#### WHAT TO DO:
Only text belongs in your copy of the listing below; reproduce it exactly and leave out the pictures.

#### PROVIDED RECORDS:
- - -
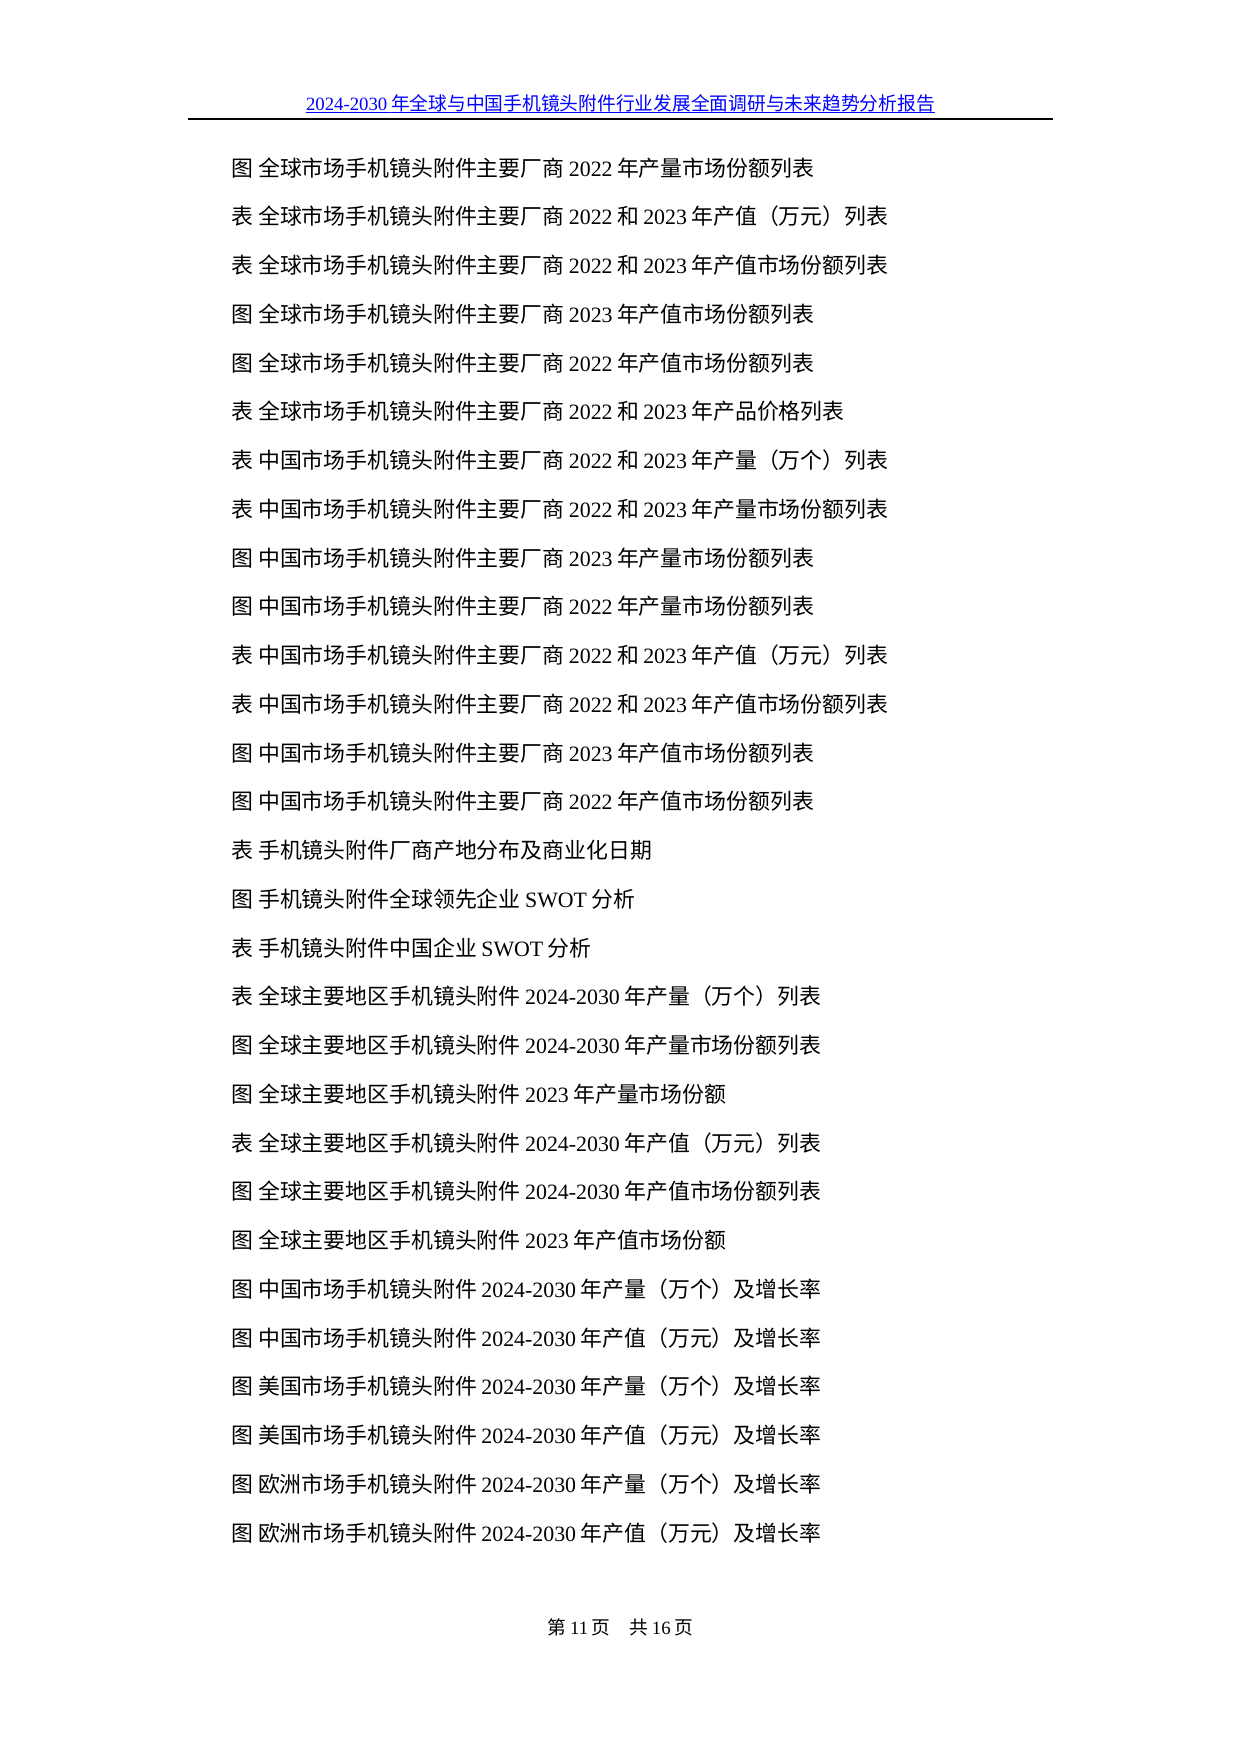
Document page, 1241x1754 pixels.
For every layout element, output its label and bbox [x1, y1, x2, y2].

text [187, 150, 1053, 1548]
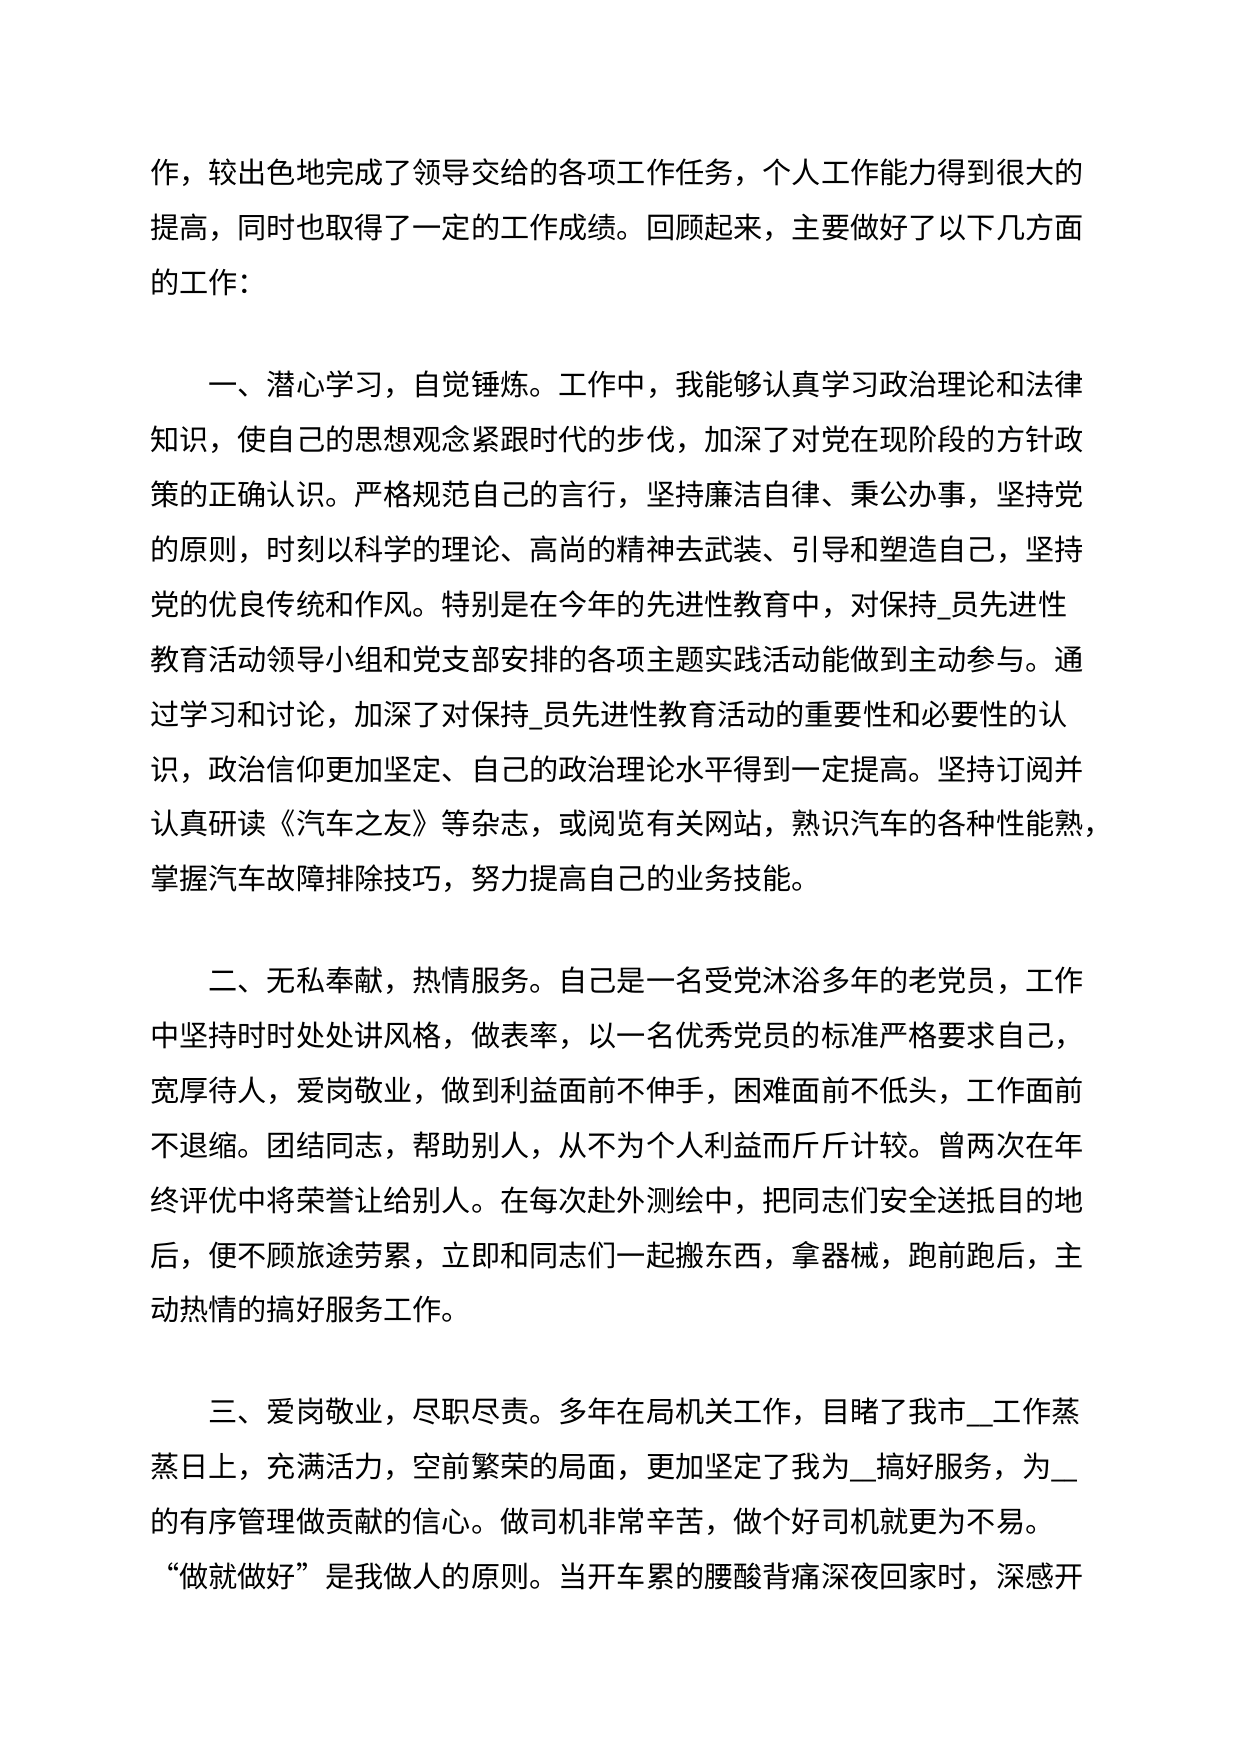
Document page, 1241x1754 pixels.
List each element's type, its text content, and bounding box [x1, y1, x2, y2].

text 一、潜心学习，自觉锤炼。工作中，我能够认真学习政治理论和法律知识，使自己的思想观念紧跟时代的步伐，加深了对党在现阶段的方针政策的正确认识。严格规范自己的言行，坚持廉洁自律、秉公办事，坚持党的原则，时刻以科学的理论、高尚的精神去武装、引导和塑造自己，坚持党的优良传统和作风。特别是在今年的先进性教育中，对保持_员先进性教育活动领导小组和党支部安排的各项主题实践活动能做到主动参与。通过学习和讨论，加深了对保持_员先进性教育活动的重要性和必要性的认识，政治信仰更加坚定、自己的政治理论水平得到一定提高。坚持订阅并认真研读《汽车之友》等杂志，或阅览有关网站，熟识汽车的各种性能熟，掌握汽车故障排除技巧，努力提高自己的业务技能。 [150, 362, 1090, 898]
text 二、无私奉献，热情服务。自己是一名受党沐浴多年的老党员，工作中坚持时时处处讲风格，做表率，以一名优秀党员的标准严格要求自己，宽厚待人，爱岗敬业，做到利益面前不伸手，困难面前不低头，工作面前不退缩。团结同志，帮助别人，从不为个人利益而斤斤计较。曾两次在年终评优中将荣誉让给别人。在每次赴外测绘中，把同志们安全送抵目的地后，便不顾旅途劳累，立即和同志们一起搬东西，拿器械，跑前跑后，主动热情的搞好服务工作。 [150, 958, 1090, 1329]
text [150, 1389, 1090, 1596]
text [150, 150, 1090, 302]
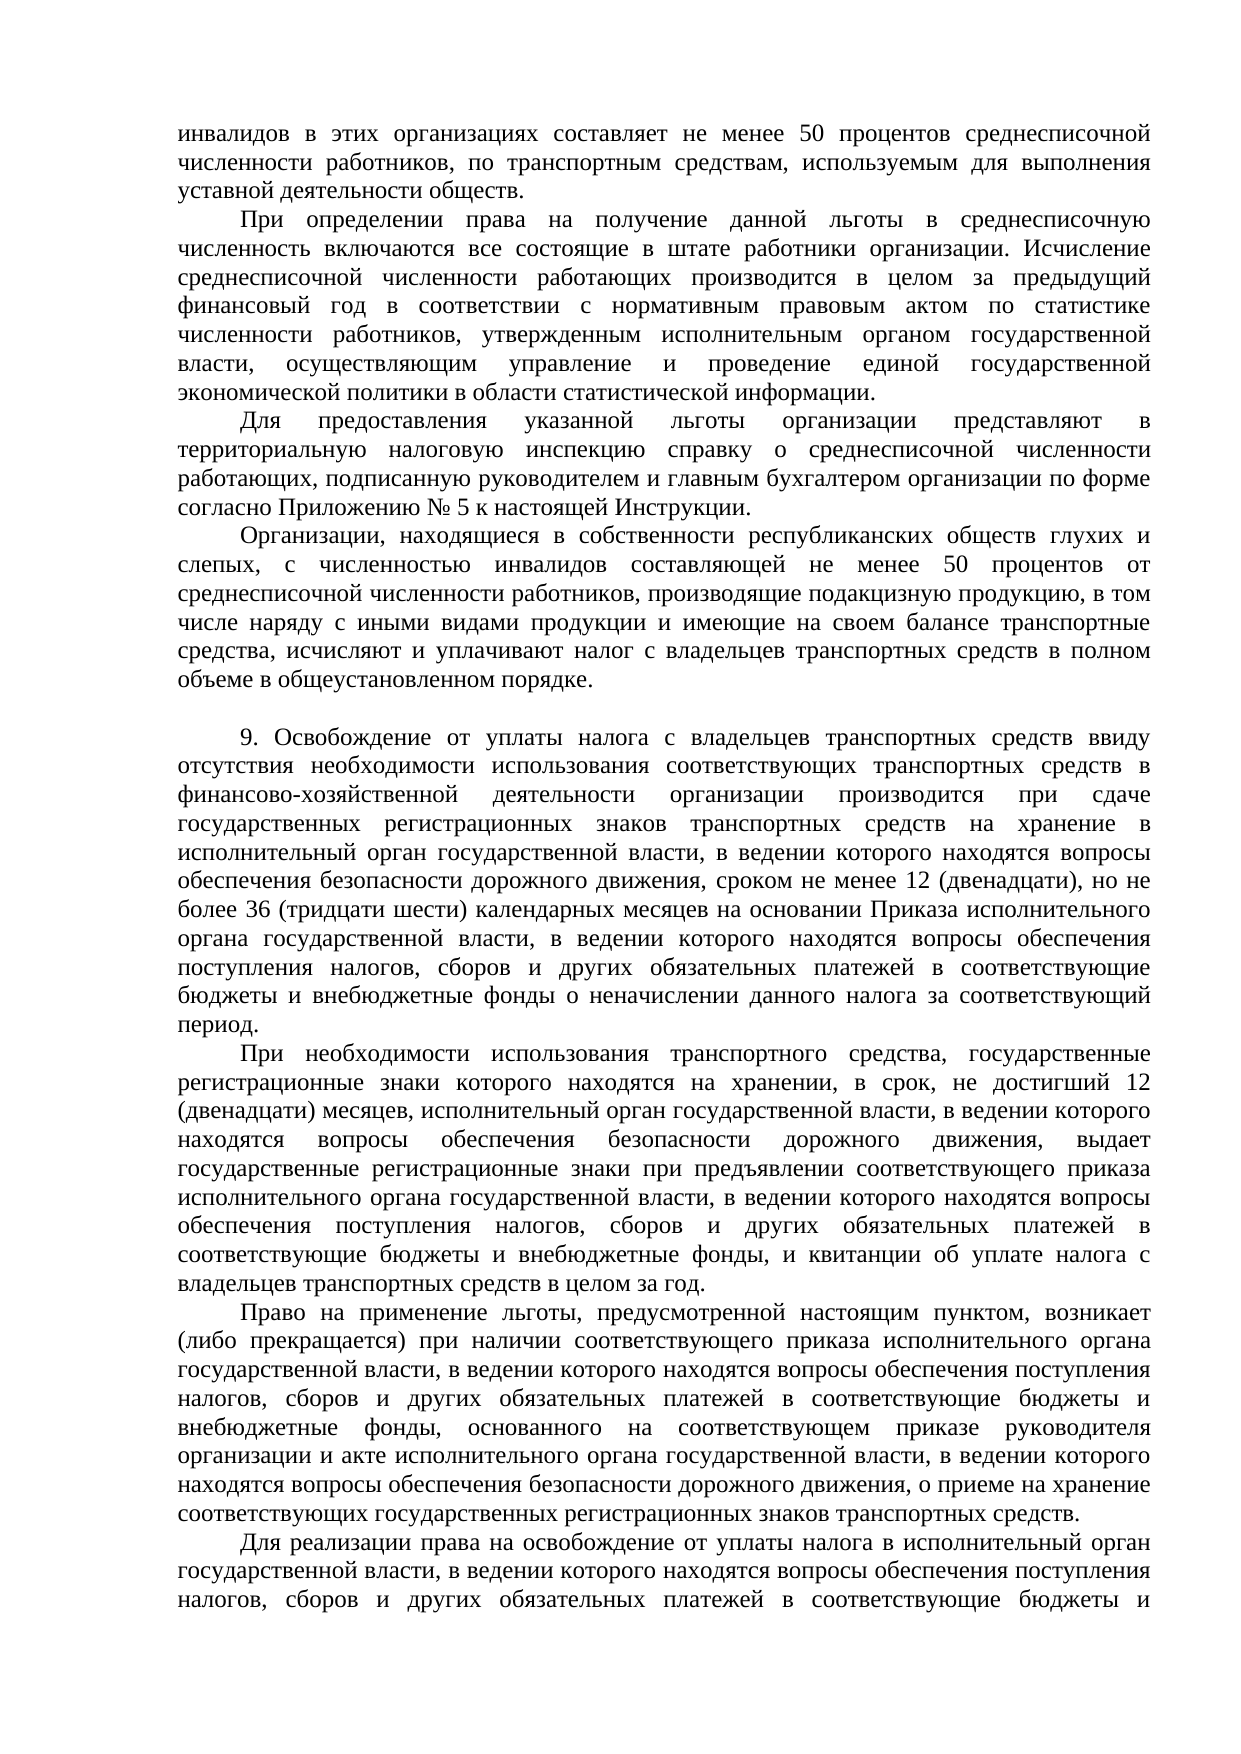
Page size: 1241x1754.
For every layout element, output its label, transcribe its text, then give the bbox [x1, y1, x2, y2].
- - -
#### RESULT OF THE EXERCISE:
Document page, 1241x1754 pixels.
For every layout element, output its label and bbox [x1, y1, x2, y2].

text [187, 150, 1053, 1548]
Document page, 1241x1754 pixels.
List each element's type, its text content, and bounding box [x1, y1, x2, y2].

text 一、潜心学习，自觉锤炼。工作中，我能够认真学习政治理论和法律知识，使自己的思想观念紧跟时代的步伐，加深了对党在现阶段的方针政策的正确认识。严格规范自己的言行，坚持廉洁自律、秉公办事，坚持党的原则，时刻以科学的理论、高尚的精神去武装、引导和塑造自己，坚持党的优良传统和作风。特别是在今年的先进性教育中，对保持_员先进性教育活动领导小组和党支部安排的各项主题实践活动能做到主动参与。通过学习和讨论，加深了对保持_员先进性教育活动的重要性和必要性的认识，政治信仰更加坚定、自己的政治理论水平得到一定提高。坚持订阅并认真研读《汽车之友》等杂志，或阅览有关网站，熟识汽车的各种性能熟，掌握汽车故障排除技巧，努力提高自己的业务技能。 [150, 362, 1090, 898]
text 二、无私奉献，热情服务。自己是一名受党沐浴多年的老党员，工作中坚持时时处处讲风格，做表率，以一名优秀党员的标准严格要求自己，宽厚待人，爱岗敬业，做到利益面前不伸手，困难面前不低头，工作面前不退缩。团结同志，帮助别人，从不为个人利益而斤斤计较。曾两次在年终评优中将荣誉让给别人。在每次赴外测绘中，把同志们安全送抵目的地后，便不顾旅途劳累，立即和同志们一起搬东西，拿器械，跑前跑后，主动热情的搞好服务工作。 [150, 958, 1090, 1329]
text [150, 1389, 1090, 1596]
text [150, 150, 1090, 302]
Page size: 1241x1754.
For every layout element, output its label, transcribe its text, then give the bbox [x1, y1, x2, y2].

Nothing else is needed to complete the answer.